Endogenous interleukin-12 is involved in resistance of mice to Mycobacterium avium complex infection.

B M Saunders 1, Y Zhan 1, C Cheers 1
PMCID: PMC173563  PMID: 7558312

Abstract

Acquired cellular resistance against Mycobacterium avium complex (MAC) infections involves the induction of Th1 type gamma interferon (IFN-gamma)-producing T cells. Interleukin-12 (IL-12) is a cytokine involved in the control of IFN-gamma production by T cells and NK cells. The role of IL-12 in the response to MAC infection was investigated. Depletion of endogenous IL-12 by injection of monoclonal antibody prior to and during intranasal infection with MAC resulted in an 150- to 550-fold increase in bacterial load in lung, spleen, and liver homogenates by 10 weeks postinfection.
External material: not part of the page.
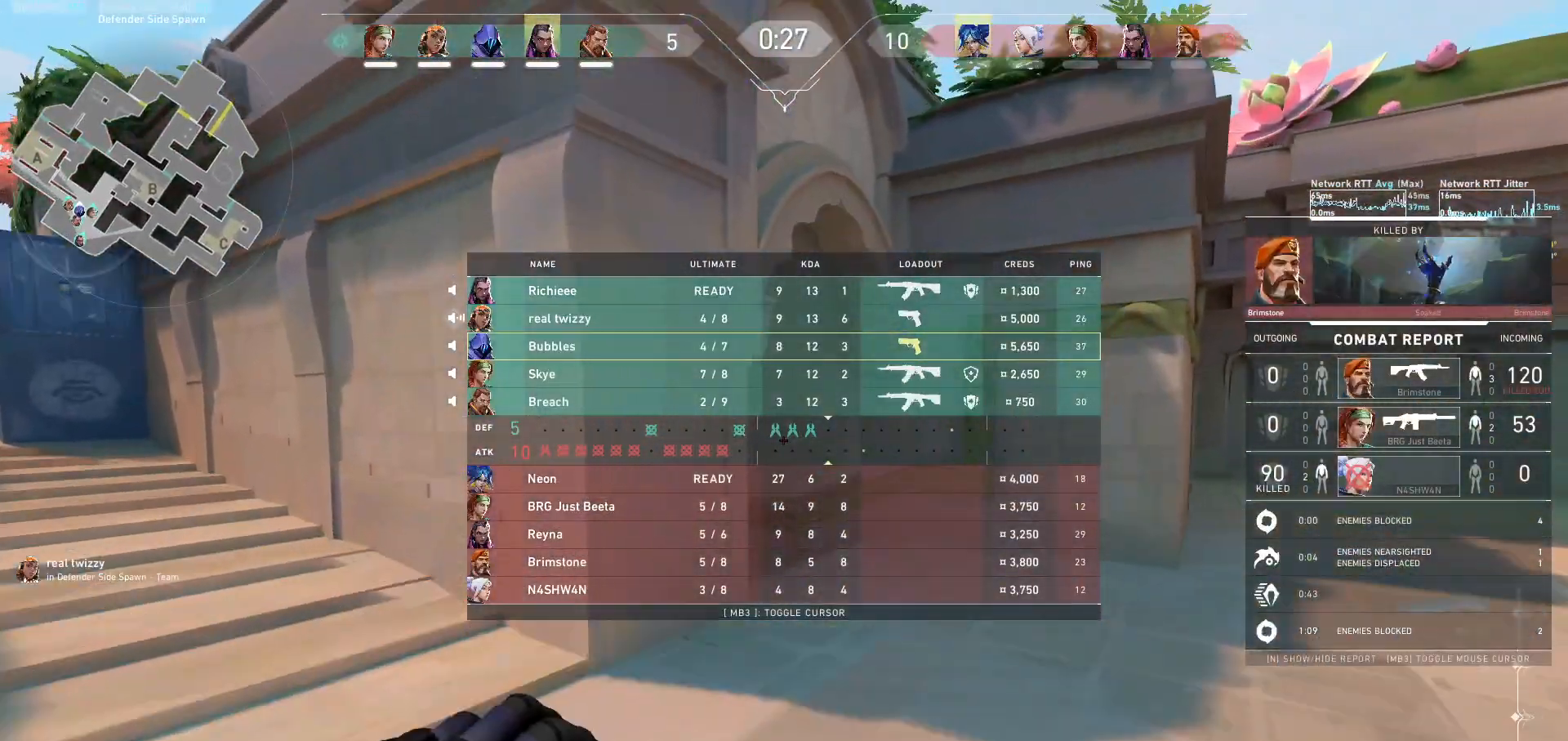
{"keys": ["tab", "w"], "mouse": [], "events": [[33, "mouse_wheel", "up"]]}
Depletion of IL-12 abrogated the ability of spleen cell cultures to produce IFN-gamma in response to stimulus with live MAC. IL-12-depleted mice showed a 75% decrease in the number of inflammatory cells entering the lungs following intranasal infection with MAC, with significant reductions in cytotoxic activity and nitric oxide production by lung cells. This work suggests that IL-12 plays a major role in the activation of IFN-gamma-producing cells during MAC infection.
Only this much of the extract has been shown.